Toda a areia da ampulheta



Crônica #24 publicada no Diário de Santa Maria 28.12/2012 | N° 3336
             

Eu nunca gostei do Natal. Ou melhor, até curtia. Afinal, qual criança que não gosta de ganhar presentes? O meu problema com a data talvez tenha começado com o Papai Noel. A máscara de um dos símbolos do Natal (literalmente) caiu por terra quando eu tinha 6 anos. Era o natal de 1976. Naquele ano, pedi para o Papai Noel um fardamento completo do Inter. Lembre-se, caro leitor, poucos dias antes, a torcida colorada acabara de comemorar o bicampeonato brasileiro em partida realizada contra o Corinthians. Então, nada mais apropriado para um garoto naquele tempo.

Como em milhões de famílias espalhadas pelos quatro cantos do mundo, o Papai Noel também nos visitou naquela véspera de Natal. “Como será que ele faz para atender tantas pessoas ao mesmo tempo?”, meu “eu” garoto se perguntava. Mas apesar de minha ingenuidade, o Papai Noel que deu as caras lá em casa naquele ano me passava uma estranha impressão. Lembro que a barba dele parecia feita de algodão, seu rosto não demonstrava emoção alguma e, além do mais, a voz do velho me soava um tanto familiar. Mesmo desconfiado, sentei no colo do barbudo, e ele me entregou os presentes (calção, camiseta, uma bola e bandeira do Inter). Ok, tudo certo, meus irmãos também ganharam seus presentes, e o Papai Noel relaxou. Levantou os pés na mesinha da sala, recolheu a barba postiça e tirou a máscara que envolvia seu rosto. Duas constatações: Papai Noel bebia cerveja e tinha a cara e a voz do meu tio Joni.

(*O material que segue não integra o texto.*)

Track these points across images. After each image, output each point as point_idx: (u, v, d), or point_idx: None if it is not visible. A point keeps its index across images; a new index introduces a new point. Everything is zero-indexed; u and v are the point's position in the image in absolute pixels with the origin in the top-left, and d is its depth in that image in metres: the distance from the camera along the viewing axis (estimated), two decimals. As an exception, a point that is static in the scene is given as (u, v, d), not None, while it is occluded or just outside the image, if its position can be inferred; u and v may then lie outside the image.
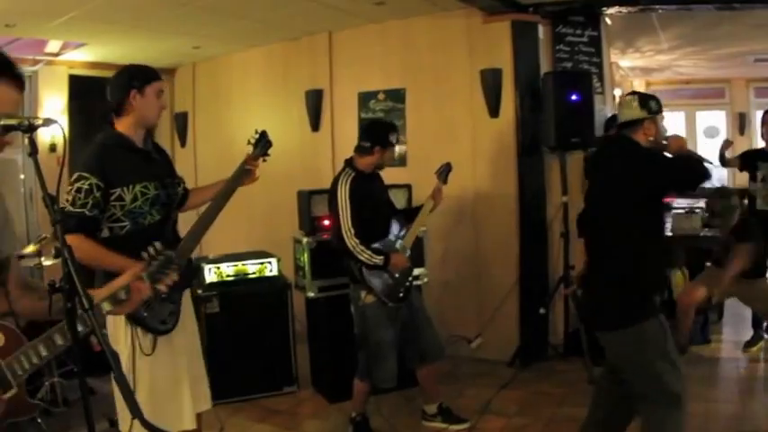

Foi assim que descobri que Papai Noel não passava de conto da Carochinha. Lembro que fiquei decepcionado com minha mãe e desiludido pela descoberta. “Fui enganado”, pensei. Mamãe soltou os cachorros no tio Joni, no entanto, o estrago estava feito. Falei sobre não gostar do Natal porque, ao contrário dessa data que foi totalmente mercantilizada e deteriorada de seu sentido original, eu gosto do Ano Novo. Não falo apenas do lance festivo do evento, show de fogos e coisa e tal, mas, principalmente, do sentido de renovação e virada de chave. Por mais que tudo isso seja apenas uma obra de ficção que fomos obrigados a digerir (quer queiramos ou não), quando nos deparamos no calendário da cozinha com a data de primeiro de janeiro, inevitavelmente parecemos contagiados pela sensação de recomeço.

Pretendo começar o ano sem contas para pagar, com a casa limpa, a mente sã e o coração aberto. Cheio de planos e sonhos, eu quero tirar do papel meus projetos e materializar algumas maquetes que arquitetei nos últimos meses. No andar da carruagem, eu sei, nem metade daquilo que planejo irá acontecer. É assim mesmo. Resignado, eu espero que a outra metade das resoluções, quem sabe, possa fazer algum barulho positivo na minha vida e jogar luz em quem me cerca e aprecio. Nada como zerar o conteúdo da ampulheta e deixar os grãos de areia escorrerem sem pressa. Que venha 2013.